Donating or banking a baby's umbilical cord is itself an invaluable donation to people afflicted with degenerative diseases. However, many children could themselves benefit if their own umbilical cords were stored in banks for possible future use. People with family histories of blood disease, for example, could benefit greatly from a private supply of compatible blood cells. Mixed-ethnicity children could also stand to benefit, since this population often experiences difficulty finding genetically compatible donors for organs or bone marrow (Peterson 56).

The sad reality is that despite its many benefits, the use of stem cells from umbilical cords is hampered by a lack of supply. There are private banks that extract and store a baby's umbilical stem cells for private use, but the costs are too prohibitive for most families. For many private banks, parents have to pay $1,300 up front for the extraction, and an additional $95 each year for storage. Also, many parents are simply unaware of the importance of umbilical stem cells. Sprage, a beneficiary of a cord stem cell transplantation, finds it disturbing that "most cord blood ends up as medical waste." (Peterson 56). Furthermore, private banking limits the use of cord blood cells to families, and does not cater to a wider audience.

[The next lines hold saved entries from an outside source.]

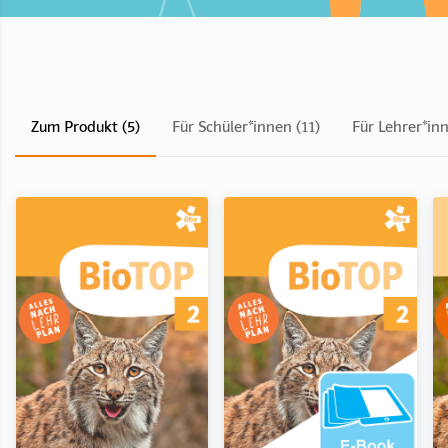
Zum Produkt (5)
Für Schüler*innen (11)
Für Lehrer*inn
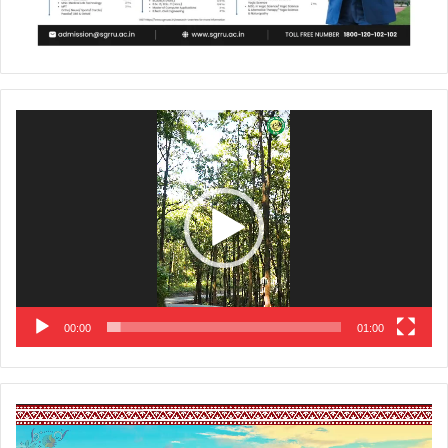
Video
Player
00:00
01:00
Video
Player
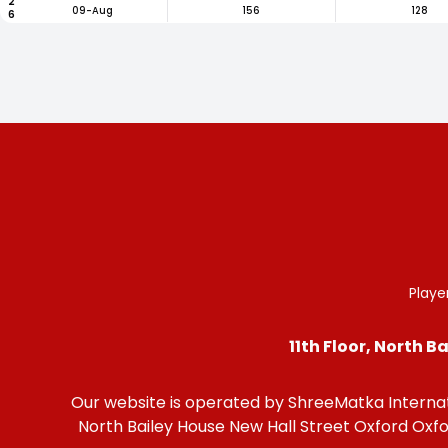
09-Aug
156
128
Playe
11th Floor, North 
Our website is operated by ShreeMatka Internati
North Bailey House New Hall Street Oxford Ox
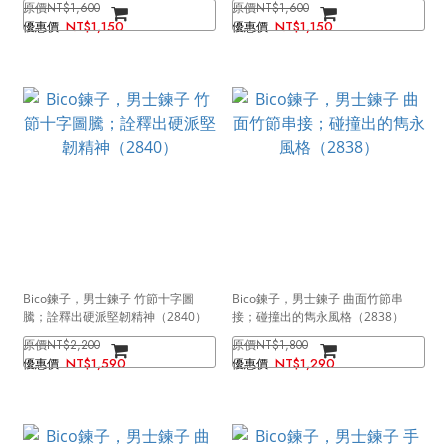
NT$1,600
NT$1,600
NT$1,150
NT$1,150
Bico鍊子，男士鍊子 竹節十字圖
Bico鍊子，男士鍊子 曲面竹節串
騰；詮釋出硬派堅韌精神（2840）
接；碰撞出的雋永風格（2838）
NT$2,200
NT$1,800
NT$1,590
NT$1,290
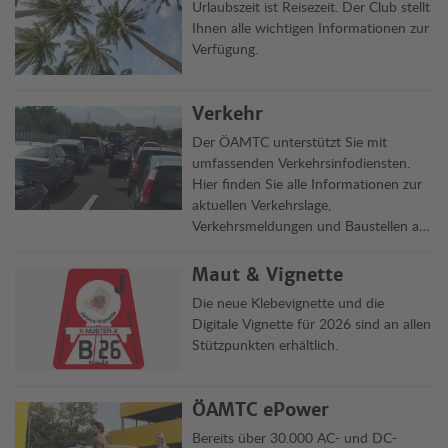
Urlaubszeit ist Reisezeit. Der Club stellt
Ihnen alle wichtigen Informationen zur
Verfügung.
Verkehr
Der ÖAMTC unterstützt Sie mit
umfassenden Verkehrsinfodiensten.
Hier finden Sie alle Informationen zur
aktuellen Verkehrslage,
Verkehrsmeldungen und Baustellen auf
Österreichs Straßen übersichtlich auf
einen Blick.
Maut & Vignette
Die neue Klebevignette und die
Digitale Vignette für 2026 sind an allen
Stützpunkten erhältlich.
ÖAMTC ePower
Bereits über 30.000 AC- und DC-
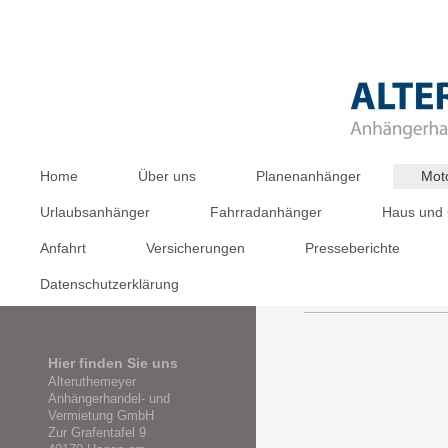
Home
Über uns
Planenanhänger
Mot
Urlaubsanhänger
Fahrradanhänger
Haus und 
Anfahrt
Versicherungen
Presseberichte
Datenschutzerklärung
Hier finden Sie uns
Alteruthemeyer
Anhängerhandel- und
Vermietung GmbH
Zur Grafentafel 9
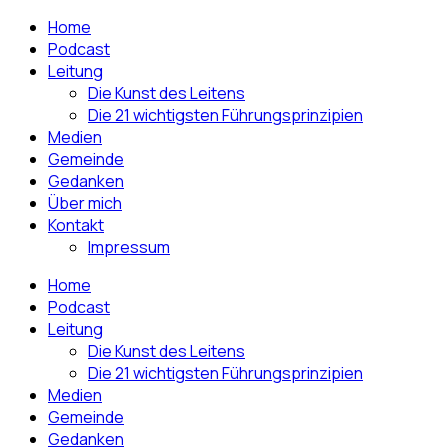
Home
Podcast
Leitung
Die Kunst des Leitens
Die 21 wichtigsten Führungsprinzipien
Medien
Gemeinde
Gedanken
Über mich
Kontakt
Impressum
Home
Podcast
Leitung
Die Kunst des Leitens
Die 21 wichtigsten Führungsprinzipien
Medien
Gemeinde
Gedanken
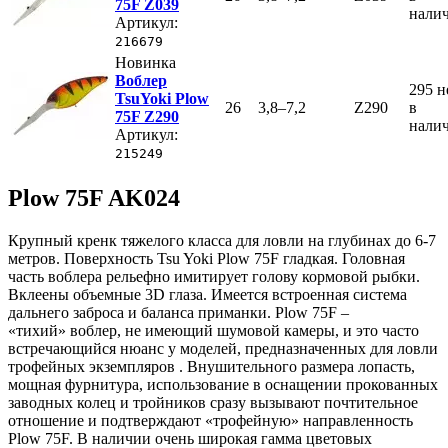
75F Z039
нали
Артикул:
216679
Новинка
Воблер
295
н
TsuYoki Plow
26
3,8–7,2
Z290
в
75F Z290
нали
Артикул:
215249
Plow 75F AK024
Крупный кренк тяжелого класса для ловли на глубинах до 6-7
метров. Поверхность Tsu Yoki Plow 75F гладкая. Головная
часть воблера рельефно имитирует голову кормовой рыбки.
Вклеены объемные 3D глаза. Имеется встроенная система
дальнего заброса и баланса приманки. Plow 75F –
«тихий» воблер, не имеющий шумовой камеры, и это часто
встречающийся нюанс у моделей, предназначенных для ловли
трофейных экземпляров . Внушительного размера лопасть,
мощная фурнитура, использование в оснащении прокованных
заводных колец и тройников сразу вызывают почтительное
отношение и подтверждают «трофейную» направленность
Plow 75F. В наличии очень широкая гамма цветовых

An obvious solution to this dilemma is public cord-blood banks, which are funded by the government and available for everyone to use. Umbilical cords should be automatically collected at the hospital, while allowing for parents to extract blood for private cord banking if they wish. The collected umbilical cords can then be stored at various public umbilical cord banks across the country, and be retrieved as necessary. A national cataloging system could further ensure that a Missouri resident who needs stem cells could possibly find a genetic match in a public cord bank in California (Smith 88).

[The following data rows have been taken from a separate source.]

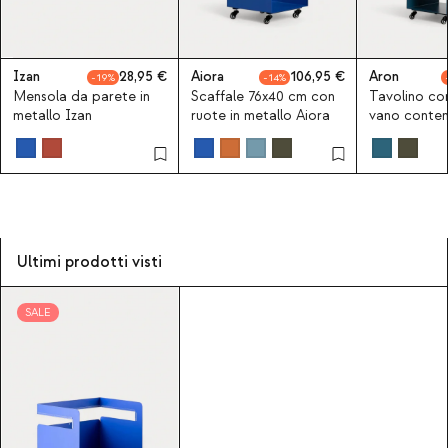
Izan
28,95
Aiora
106,95
Aron
19
14
Mensola da parete in
Scaffale 76x40 cm con
Tavolino co
metallo Izan
ruote in metallo Aiora
vano conten
cm in metall
Ultimi prodotti visti
SALE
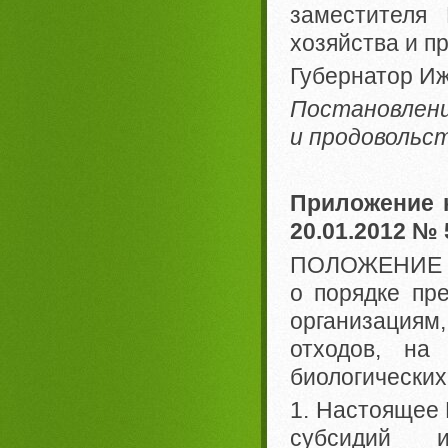
заместителя 
хозяйства и п
Губернатор Иж
Постановлени
и продовольс
Приложение 
20.01.2012 № 
ПОЛОЖЕНИЕ
о порядке пр
организациям
отходов, на
биологических
1. Настоящее 
субсидий и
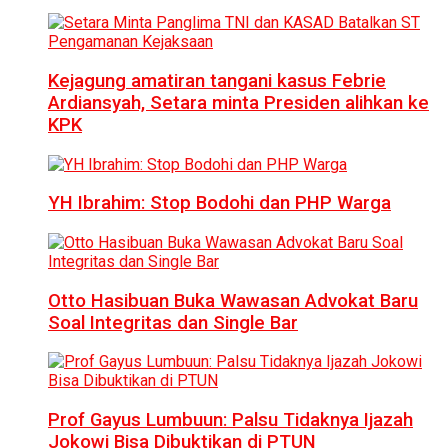
Kejagung amatiran tangani kasus Febrie
Ardiansyah, Setara minta Presiden alihkan ke
KPK
YH Ibrahim: Stop Bodohi dan PHP Warga
Otto Hasibuan Buka Wawasan Advokat Baru
Soal Integritas dan Single Bar
Prof Gayus Lumbuun: Palsu Tidaknya Ijazah
Jokowi Bisa Dibuktikan di PTUN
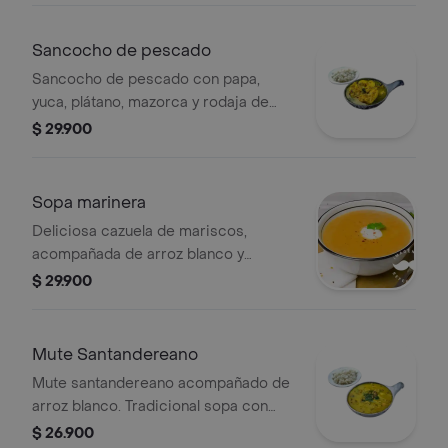
Sancocho de pescado
Sancocho de pescado con papa,
yuca, plátano, mazorca y rodaja de
bagre en salsa de la casa. Incluye
$ 29.900
arroz.
Sopa marinera
Deliciosa cazuela de mariscos,
acompañada de arroz blanco y
patacón.
$ 29.900
Mute Santandereano
Mute santandereano acompañado de
arroz blanco. Tradicional sopa con
ingredientes típicos de Santander.
$ 26.900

Already the Lower House of Congress has signified its agreement, by passing the Bone Marrow and Cord Blood Therapy and Research Act of 2005. This bill is still pending in the Senate. If approved, the bill would establish a system of umbilical cord banking, using public funds. Parents will be allowed to donate cord blood at no cost, and there will be sufficient funds to maintain the quality of the banked stem cells (Smith 88). Because the banks are public, everyone in the country will be assured of equal access, regardless of socio-economic status. The public banking system also ensures a greater genetic diversity of stem cells, a boon for researchers as well as the growing number of mixed-race residents in the United States.